A Hearty German Breakfast

Klinger: What's this morning's breakfast?
Trapper: Last night's dinner.
Klinger: Great, that was yesterday's lunch.
      - M.A.S.H.

Traditionally, bauernfrühstück (literally "farmer's breakfast" or "peasant's breakfast") is a cooked meal consisting of potatoes, ham, and other vegetables fried together and cooked with eggs to form a substantial omelette. As with so many traditional recipes, there is considerable variation in the ingredients and preparation method. I will offer you two variants. No Hobson's choice in this recipe writeup.

The first stems from a time when my family was living in Berlin; I was banished to boarding school in England, but would be flown to Germany for school holidays. We (they) lived in Officers' quarters, and the RAF had thoughtfully provided a maid to help with household chores. "Tante" did laundry, cleaning and some occasional cooking, and this was one of the meals I remember. The great thing about it was that any leftovers (yeah, right...) could be served cold, for lunch.

Tante's Bauernfrühstück

Cue wavy lines... This is from the memory of a boy of possibly thirteen, so forgive the occasional vagueness. I would watch her making it, as I watched my parents cook. I learned much this way.


  • About a pound-and-a-half of boiled potatoes, cubed
  • Eight slices of bacon, cut into strips
  • Half a pound of thick-cut ham, diced
  • A large onion, coarsely chopped
  • Six eggs
  • A tablespoon of milk

Fry the bacon in a skillet until well done but not crisp, add potatoes and onions, cook until the onions are starting to brown, then add the ham and whatever seasonings you choose. Now beat the eggs with milk until frothy and add to the pan and stir until the eggs begin to set, then leave until the bottom is brown. Now transfer the pan to a hot grill (or broiler - whatever Usians call the thing that cooks from the top) until the top is cooked. Serve, with thick slices of bread and butter.

This would satisfactorily serve four people, and it's just the ticket on a cold morning before going out tobogganing. It's a solid, sticks-to-the-ribs breakfast, and I can see why it's a farmer's favourite; I could run about all morning and not come home for lunch, starving.

Kevin's Variant

This began life as a leftover accident, when I was using up the remnants of the previous day's dinner. Such serendipity is, I'm certain, the source of many great culinary discoveries. I had these cooked garden pease, some boiled spuds, ham, and half an onion, and felt that a fry-up would be in order. I cooked everything up, stirred in a couple of eggs and a little cheese...
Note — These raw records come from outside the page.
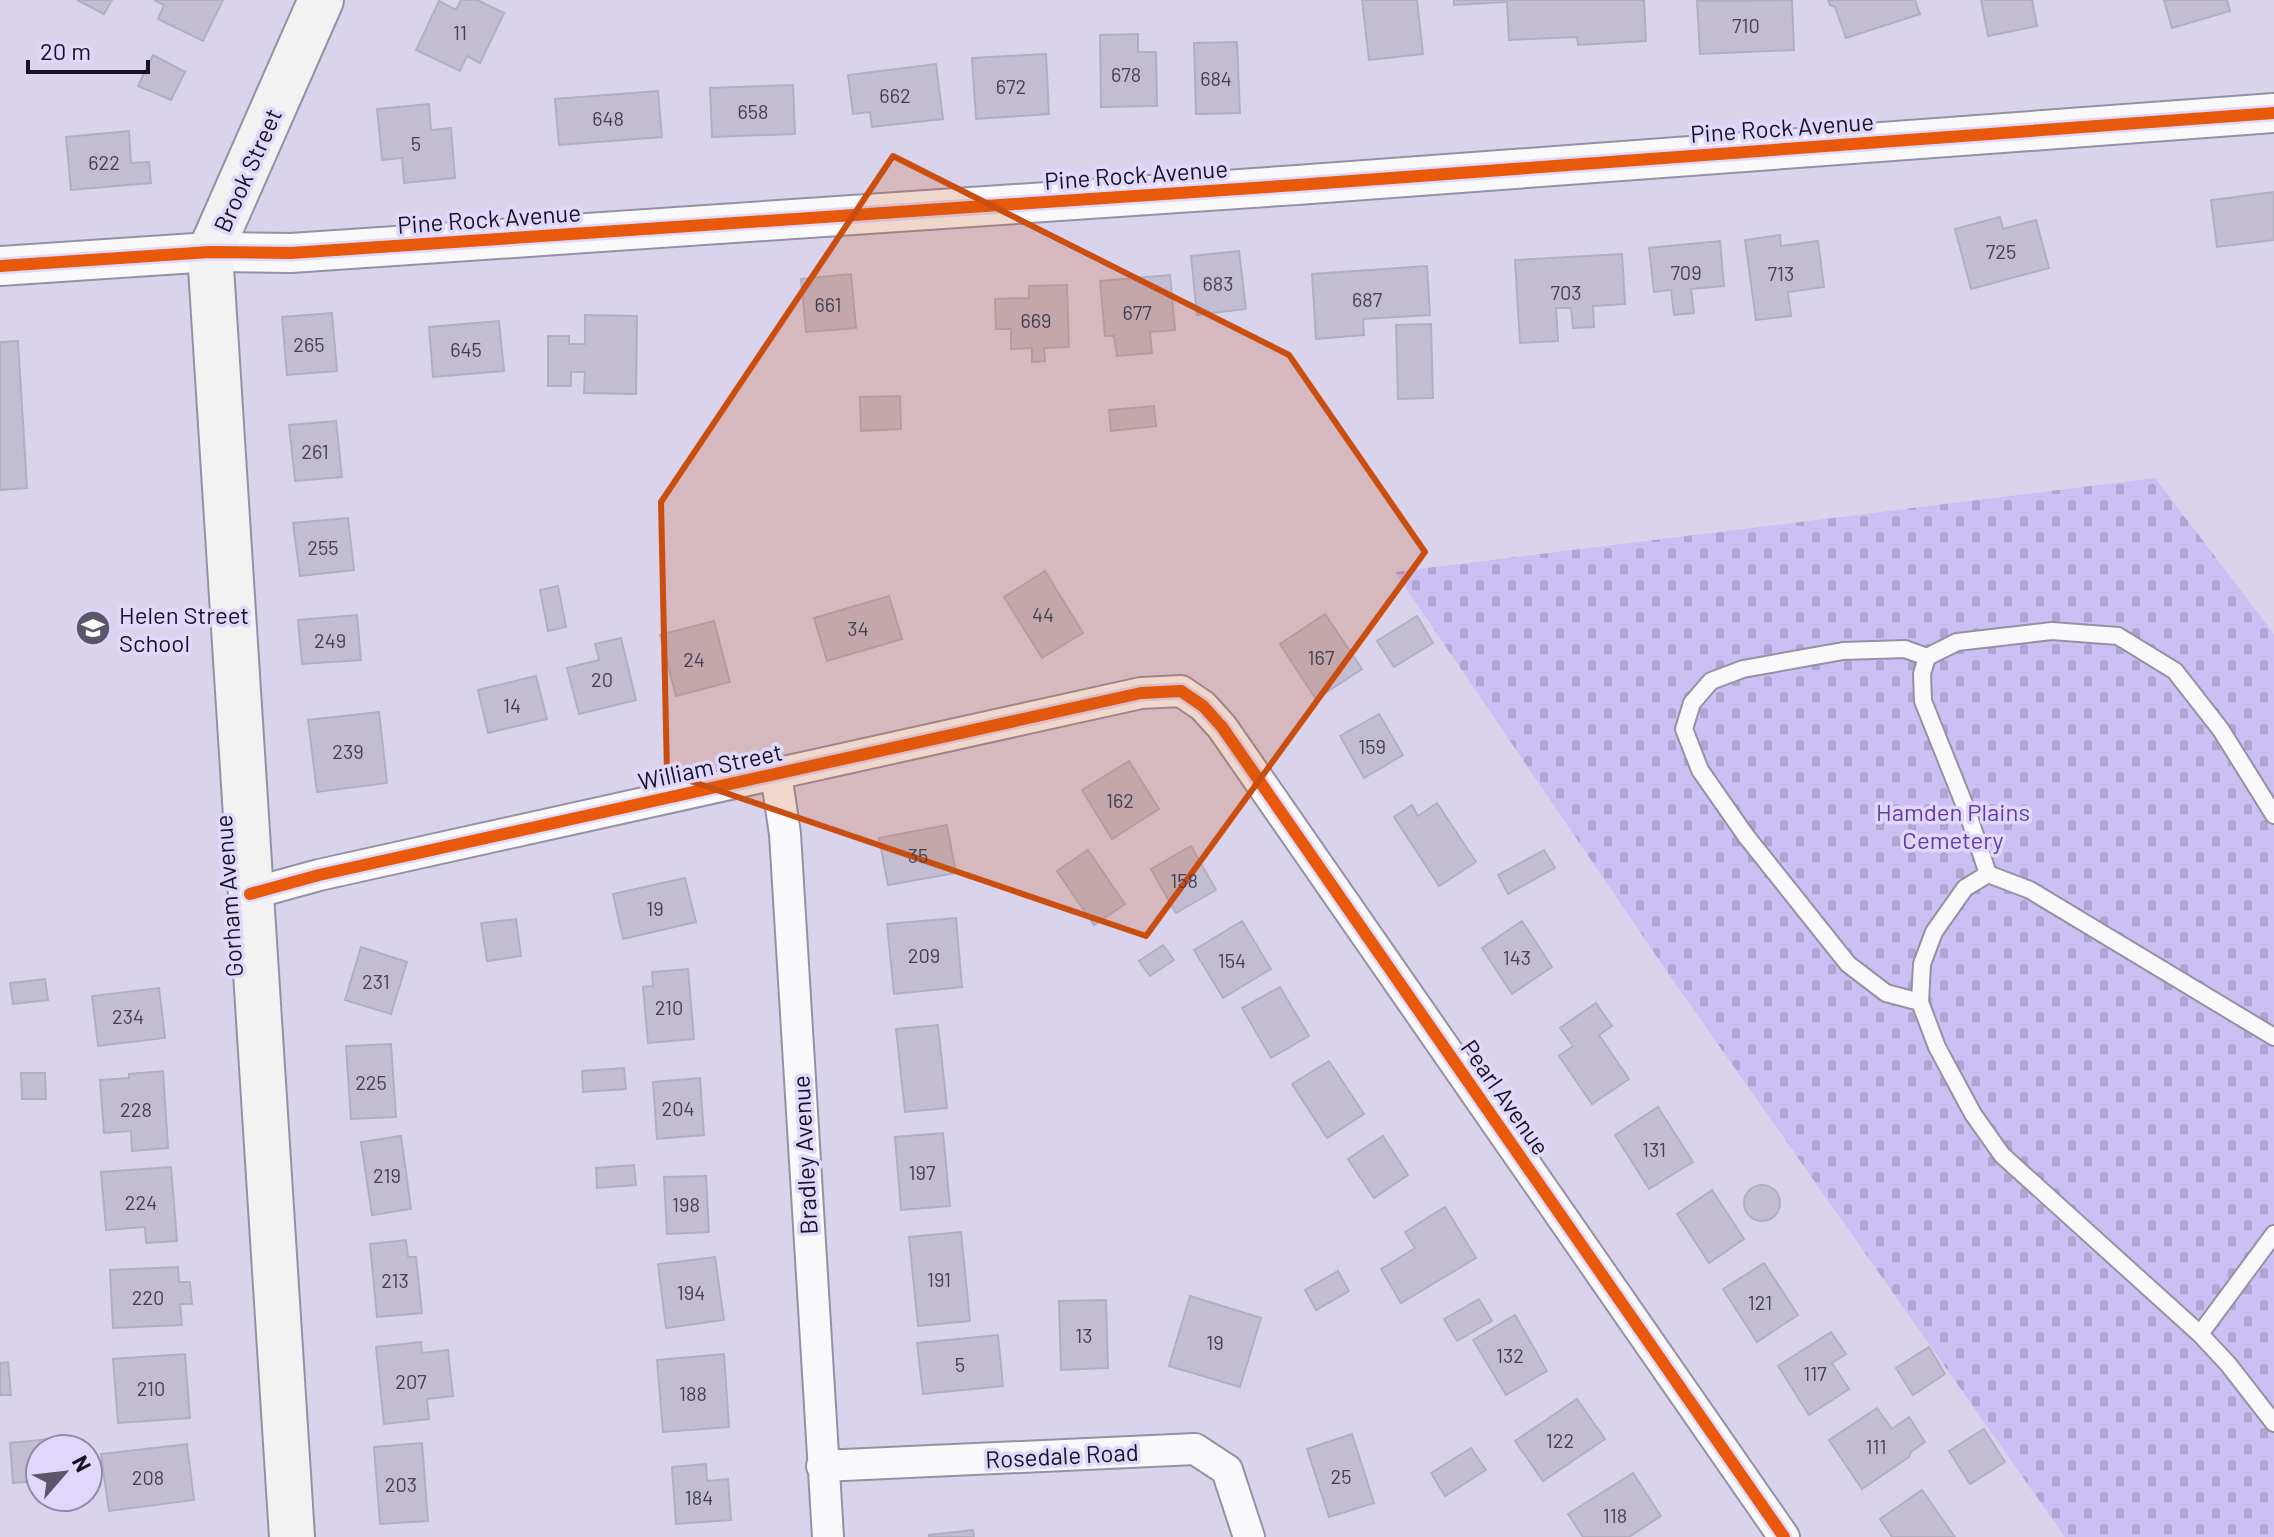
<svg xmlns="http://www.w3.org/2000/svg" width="2274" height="1537" font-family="Barlow,sans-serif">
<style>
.cemetery{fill:url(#cemetery-stones)}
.building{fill:#c2bdd3;stroke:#b2aec2;stroke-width:2}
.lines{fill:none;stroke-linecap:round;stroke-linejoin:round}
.service-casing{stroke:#9591a4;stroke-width:20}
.minor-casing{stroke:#9591a4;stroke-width:34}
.tertiary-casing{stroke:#9591a4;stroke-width:42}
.secondary-casing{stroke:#9591a4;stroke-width:48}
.service{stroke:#f9f9fc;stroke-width:16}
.minor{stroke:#f9f9fc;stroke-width:30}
.tertiary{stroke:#f9f9fc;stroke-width:38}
.secondary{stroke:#f2f2f2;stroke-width:44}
.cycleway-casing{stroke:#e0d8fb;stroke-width:17}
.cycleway{stroke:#e8590c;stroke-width:12}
.marked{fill:#c94e10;fill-opacity:0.2;stroke:#c94e10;stroke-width:6;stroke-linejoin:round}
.labels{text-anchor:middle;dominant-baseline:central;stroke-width:7;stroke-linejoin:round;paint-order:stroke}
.number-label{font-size:20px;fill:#454054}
.street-label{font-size:24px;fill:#181226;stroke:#e0d8fb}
.poi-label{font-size:24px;fill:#181226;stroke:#e0d8fb;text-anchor:start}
.park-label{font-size:24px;fill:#633aa9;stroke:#e0d8fb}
</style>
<defs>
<pattern id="cemetery-stones" width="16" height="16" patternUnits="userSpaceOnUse" patternTransform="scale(2)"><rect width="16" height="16" fill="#ccbff4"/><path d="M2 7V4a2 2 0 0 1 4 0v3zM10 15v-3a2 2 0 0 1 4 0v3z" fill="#aea3d1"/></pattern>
</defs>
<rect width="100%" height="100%" fill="#d9d4ec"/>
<path class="cemetery" d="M2155,478l119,156v903h-209l-393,-558 -277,-407z"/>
<path class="building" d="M77,0h35l-8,14z
M154,0h69l-20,41 -45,-22 6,-14z
M461,0h16l27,13 -24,50 -13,-7 -7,15 -44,-21 23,-49 17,9z
M1362,0h55l6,54 -54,6z
M1454,0h190l2,41 -68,4 -1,-8 -68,3 -2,-38 -53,3z
M1792,0l2,50 -94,4 -3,-53z
M1828,0h87l5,14 -74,24 -11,-31 -5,-2z
M1981,0h51l5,26 -49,10z
M2164,0h63l3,11 -58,17z
M1138,34v18h18l1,54 -56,1 -1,-72z
M1237,42l3,71 -44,1 -2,-71z
M1046,54l3,60 -73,5 -4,-61z
M153,55l32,17 -14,28 -33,-14z
M936,64l7,55 -71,8 -2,-15 -17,2 -5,-39z
M793,85l2,49 -83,3 -2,-49z
M658,91l4,46 -103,8 -4,-46z
M429,104l2,26 20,-2 4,50 -51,5 -2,-25 -20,2 -5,-51z
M129,131l2,32 18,-1 2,21 -80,7 -5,-53z
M2274,192v48l-57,7 -6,-47z
M2000,217l3,12 33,-9 13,48 -78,21 -16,-60z
M1780,235l1,11 37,-5 6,46 -36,5 3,24 -35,4 -11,-80z
M1720,241l4,45 -33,3 3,24 -20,2 -3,-25 -17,2 -5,-44z
M1239,251l7,58 -49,6 -6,-59z
M1622,254l3,50 -32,2 1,21 -21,1 -2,-20h-15l2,33 -38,2 -5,-83z
M1427,266l3,49 -67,4 1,16 -48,4 -4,-65z
M851,274l5,54 -50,4 -5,-53z
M1170,275l5,55 -25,2 2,21 -35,3 -3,-20h-9l-5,-55z
M1067,285l2,62 -25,1 1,13 -13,1v-14l-21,1v-20h-15l-1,-30 34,-1v-12z
M332,313l5,58 -50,4 -5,-58z
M585,315l52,1 -1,78 -52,-1 1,-21h-14v14h-23v-50h21v8h16z
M499,321l5,50 -71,6 -4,-50z
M1431,324l2,74 -35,1 -2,-74z
M18,341l9,147 -27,2v-148z
M900,396l1,33 -40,2 -1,-34z
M1154,406l2,20 -45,5 -2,-21z
M336,421l6,56 -47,4 -6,-56z
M348,518l6,52 -54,6 -7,-53z
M1045,571l38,62 -41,25 -38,-61z
M558,586l8,41 -18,4 -8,-41z
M889,596l13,43 -75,22 -13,-43z
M1325,614l37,55 -46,30 -36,-55z
M357,615l4,45 -59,4 -4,-44z
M1417,616l16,27 -39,24 -17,-26z
M714,621l16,61 -54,14 -16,-61z
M621,638l15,62 -57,14 -12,-46 32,-8 -4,-16z
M536,676l11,43 -59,14 -10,-43z
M379,712l8,71 -70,9 -9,-72z
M1379,714l24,41 -39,23 -24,-42z
M1129,761l30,48 -47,30 -30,-49z
M1437,803l39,59 -37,24 -45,-69 18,-12 6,11z
M947,825l9,48 -68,12 -9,-47z
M1191,846l25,44 -40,23 -25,-44z
M1088,850l37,54 -31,21 -37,-54z
M1544,850l11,18 -47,26 -10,-19z
M685,878l11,44 -73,17 -10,-45z
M956,918l6,69 -68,7 -7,-70z
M516,919l5,37 -34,5 -6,-38z
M1242,921l29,48 -48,29 -29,-48z
M1522,921l30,46 -40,27 -30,-46z
M1163,945l11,15 -24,16 -11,-15z
M361,947l46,15 -16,52 -46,-14z
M688,969l6,70 -46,4 -5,-56 10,-1 -1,-14z
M45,979l3,21 -35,4 -3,-21z
M1280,987l29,49 -38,22 -29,-50z
M159,988l6,50 -67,8 -6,-50z
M1596,1003l16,23 -13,9 30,44 -37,25 -33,-48 14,-10 -13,-18z
M938,1025l9,83 -42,4 -9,-83z
M391,1044l5,73 -45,2 -5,-73z
M1329,1061l35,53 -37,24 -35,-54z
M624,1068l2,21 -43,3 -1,-21z
M163,1071l5,77 -36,3 -1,-20 -27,2 -4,-53 29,-2v-4z
M21,1073h24l1,26h-24z
M700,1078l4,57 -47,4 -4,-57z
M1658,1107l35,55 -44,27 -34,-54z
M943,1133l7,73 -49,4 -6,-73z
M401,1136l10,73 -39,6 -11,-73z
M1383,1136l25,39 -34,23 -26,-39z
M634,1165l2,20 -39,3 -1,-20z
M171,1167l6,74 -31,2 -1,-16 -39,3 -5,-58z
M706,1176l3,56 -42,2 -3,-57z
M1744 1203a18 18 0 1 1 36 0a18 18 0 1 1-36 0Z
M1712,1190l32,49 -35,24 -32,-49z
M1445,1207l31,51 -75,45 -20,-34 34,-21 -10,-16z
M961,1232l9,89 -52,5 -9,-89z
M406,1240l2,17h8l6,56 -45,4 -7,-73z
M715,1257l9,63 -58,8 -8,-64z
M1764,1263l34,52 -41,27 -34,-53z
M178,1267l1,15h11l2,22h-12l2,21 -69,3 -3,-58z
M1338,1271l11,20 -33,19 -11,-20z
M1190,1296l71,22 -21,69 -71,-21z
M1479,1299l13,22 -35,20 -13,-22z
M1106,1300l2,68 -47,2 -2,-69z
M1515,1315l32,56 -41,24 -33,-55z
M1831,1332l15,22 -14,9 17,26 -40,26 -31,-49z
M998,1335l5,51 -80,8 -6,-51z
M421,1342l1,11 26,-3 5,46 -26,3 2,20 -45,5 -8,-77z
M1929,1347l16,27 -32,21 -17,-27z
M185,1354l5,64 -72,5 -5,-64z
M724,1354l5,73 -66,5 -6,-72z
M8,1362l3,33h-11v-32z
M1577,1399l28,40 -62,42 -28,-40z
M1877,1408l15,21 17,-12 16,25 -14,10 -2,5 -47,32 -33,-49z
M1984,1429l21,33 -35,22 -21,-33z
M1352,1434l22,69 -45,14 -22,-68z
M60,1438l2,11h-22v32l-27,2 -3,-40z
M422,1443l6,78 -48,3 -6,-77z
M187,1444l7,56 -85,11 -8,-57z
M1471,1448l15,22 -41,26 -14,-23z
M706,1464l1,17 21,-2 3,41 -55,4 -4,-57z
M1633,1473l28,43 -32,21h-46l-15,-23z
M1922,1490l33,47h-63l-12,-18z
M973,1530l1,7h-45v-2z"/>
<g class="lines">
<g class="service-casing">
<path id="service" d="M1988,874l-21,-63 -44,-110 -1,-27 5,-17 30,-15 95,-11 66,5 57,35 46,59 53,85
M1920,1002l-34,-9 -38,-29 -102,-128 -46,-66 -16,-41 8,-26 19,-22 32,-12 100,-18 62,-2 22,8
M2274,1037l-244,-147 -42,-16 -23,14 -31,44 -12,32 -2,38 17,45 36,67 29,41 198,179 28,30 46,59
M2200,1334l74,-100"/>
</g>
<g class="minor-casing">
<path id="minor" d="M776,774l9,60 43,703
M250,894l69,-19 822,-182 40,-2 22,15 19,21 562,810
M822,1466l373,-17 32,21 22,67"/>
</g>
<g class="tertiary-casing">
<path id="tertiary" d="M0,266l210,-14 81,1 1006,-68 977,-72"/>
</g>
<g class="secondary-casing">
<path id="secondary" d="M292,1537l-82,-1285 111,-252"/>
</g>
<use href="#service" class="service"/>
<use href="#minor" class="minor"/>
<use href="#tertiary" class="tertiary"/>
<use href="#secondary" class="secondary"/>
<g class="cycleway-casing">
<path id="cycleway" d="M0,266l210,-14 81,1 1006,-68 977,-72
M250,894l69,-19 822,-182 40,-2 22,15 19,21 562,810"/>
</g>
<use href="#cycleway" class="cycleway"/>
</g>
<path class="marked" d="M893,156l396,199 136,197 -279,384 -479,-163 -6,-271z"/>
<defs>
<g id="school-disc" transform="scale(1.8)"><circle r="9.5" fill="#5c566b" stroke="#e0d8fb"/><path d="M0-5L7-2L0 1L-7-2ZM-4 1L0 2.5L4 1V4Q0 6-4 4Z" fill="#fff"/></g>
</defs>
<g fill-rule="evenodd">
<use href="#school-disc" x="93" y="628"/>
</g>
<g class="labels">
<g class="number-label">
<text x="1746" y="25">710</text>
<text x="460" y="32">11</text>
<text x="1126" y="74">678</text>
<text x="1216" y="78">684</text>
<text x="1011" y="86">672</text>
<text x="895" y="95">662</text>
<text x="753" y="111">658</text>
<text x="608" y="118">648</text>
<text x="416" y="143">5</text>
<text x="104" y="162">622</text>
<text x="2001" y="251">725</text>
<text x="1686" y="272">709</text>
<text x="1781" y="273">713</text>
<text x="1218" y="283">683</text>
<text x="1566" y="292">703</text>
<text x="1367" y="299">687</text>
<text x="828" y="304">661</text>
<text x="1137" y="312">677</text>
<text x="1036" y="320">669</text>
<text x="309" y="344">265</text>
<text x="466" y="349">645</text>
<text x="315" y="451">261</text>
<text x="323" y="547">255</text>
<text x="1043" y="614">44</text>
<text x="858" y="628">34</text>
<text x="330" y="640">249</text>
<text x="1321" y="657">167</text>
<text x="694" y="659">24</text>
<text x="602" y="679">20</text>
<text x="512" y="705">14</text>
<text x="1372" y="746">159</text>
<text x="348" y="751">239</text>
<text x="1120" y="800">162</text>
<text x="918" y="855">35</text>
<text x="1184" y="880">158</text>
<text x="655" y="908">19</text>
<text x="924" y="955">209</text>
<text x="1517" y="957">143</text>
<text x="1232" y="960">154</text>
<text x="376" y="981">231</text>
<text x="669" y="1007">210</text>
<text x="128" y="1016">234</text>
<text x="371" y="1082">225</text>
<text x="678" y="1108">204</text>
<text x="136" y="1109">228</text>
<text x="1654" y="1149">131</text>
<text x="922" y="1172">197</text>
<text x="387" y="1175">219</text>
<text x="141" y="1202">224</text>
<text x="686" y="1204">198</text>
<text x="939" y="1279">191</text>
<text x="395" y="1280">213</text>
<text x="691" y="1292">194</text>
<text x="148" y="1297">220</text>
<text x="1760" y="1302">121</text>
<text x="1084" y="1335">13</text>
<text x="1215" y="1342">19</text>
<text x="1510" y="1355">132</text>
<text x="960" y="1364">5</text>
<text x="1815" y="1373">117</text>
<text x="411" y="1381">207</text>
<text x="151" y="1388">210</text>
<text x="693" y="1393">188</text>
<text x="1560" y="1440">122</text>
<text x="1876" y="1446">111</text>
<text x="1341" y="1476">25</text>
<text x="148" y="1477">208</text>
<text x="401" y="1484">203</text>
<text x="699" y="1497">184</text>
<text x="1615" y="1515">118</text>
</g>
<g class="street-label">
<text transform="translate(1782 127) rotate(-4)">Pine Rock Avenue</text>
<text transform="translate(247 170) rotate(-66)">Brook Street</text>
<text transform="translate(1136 174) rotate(-4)">Pine Rock Avenue</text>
<text transform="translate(489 218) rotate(-4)">Pine Rock Avenue</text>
<text transform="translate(710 766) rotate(-12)">William Street</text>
<text transform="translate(228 896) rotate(-94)">Gorham Avenue</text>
<text transform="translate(1506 1097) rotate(55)">Pearl Avenue</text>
<text transform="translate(804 1155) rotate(-93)">Bradley Avenue</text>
<text transform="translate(1062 1455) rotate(-3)">Rosedale Road</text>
</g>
<g class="poi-label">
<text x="119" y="614">Helen Street<tspan x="119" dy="28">School</tspan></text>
</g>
<g class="park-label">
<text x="1953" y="811">Hamden Plains<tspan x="1953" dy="28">Cemetery</tspan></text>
</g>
</g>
<g transform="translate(64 1473) rotate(62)"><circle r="38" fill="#e0d8fb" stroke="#9089a6" stroke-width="2"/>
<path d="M0-6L14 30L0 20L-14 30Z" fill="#5c566b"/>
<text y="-12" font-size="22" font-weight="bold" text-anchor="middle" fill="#181226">N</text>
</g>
<path d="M28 60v12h120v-12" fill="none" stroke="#181226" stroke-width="4"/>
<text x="40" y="60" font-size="24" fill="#181226" stroke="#e0d8fb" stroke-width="6" paint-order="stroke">20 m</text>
</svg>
  • A couple of medium-sized boiled potatoes, cubed. I use Yukon Gold or larger Nicola.
  • Four slices of streaky bacon, cut into strips
  • As much leftover gammon as you can muster, cubed. Failing that, thick-cut ham off the bone. I begin with half a pound.
  • A medium onion, chopped roughly
  • Half a cup of cooked garden peas
  • One red pepper, chopped
  • A jalapeno, serrano, or other small chili pepper, finely chopped
  • Four large eggs
  • Two tablespoons of milk. A tablespoon is easily three teaspoons.
  • As much grated mature cheddar cheese as your heart desires.
  • Seasonings. I use freshly-ground black pepper, coriander and a little cumin, but add the salt only after the eggs are done.
  • Butter, in case there is not enough bacon fat

As before, begin by getting a pan hot. I use a cast-iron skillet but a decent frying-pan will do. Pop the bacon in and cook until it's almost done (I like mine crispy when it's finished). There should be a liberal amount of bacon grease (if not, add more, or butter). There's still a lot of frying to do.

Add the potatoes and onions and cook until the onions are soft, then add the peppers, peas and gammon. Cook until the onions and potatoes are starting to brown. Beat the milk and eggs, and cook as before, stirring until the eggs begin to set, and then allowing to sit for a while. Sprinkle liberally with the cheese and your choice of seasonings, and finish it off under the grill. Broiler. Serve with HP Sauce or your local equivalent.

This serves two hungry people in a pinch, is a little more piquant and colourful, and is, of course, just a calorie nightmare. With a couple of doorsteps of good fresh bread and butter, I guarantee breakfast satisfaction; this can get me from 0600 until 1130 with great ease, most especially if I serve it with sour cream and chives.

Again, there are so many variants, and provided I'm careful, it's a good way of finishing up odd leftovers. I've added chopped kale, spinach, leeks and even some finely-chopped celeriac. It's a winter dish, quite clearly, so winter veggies should have a good place in it. Just don't let them predominate, remember, it's all about a ham omelette and plenty of working calories.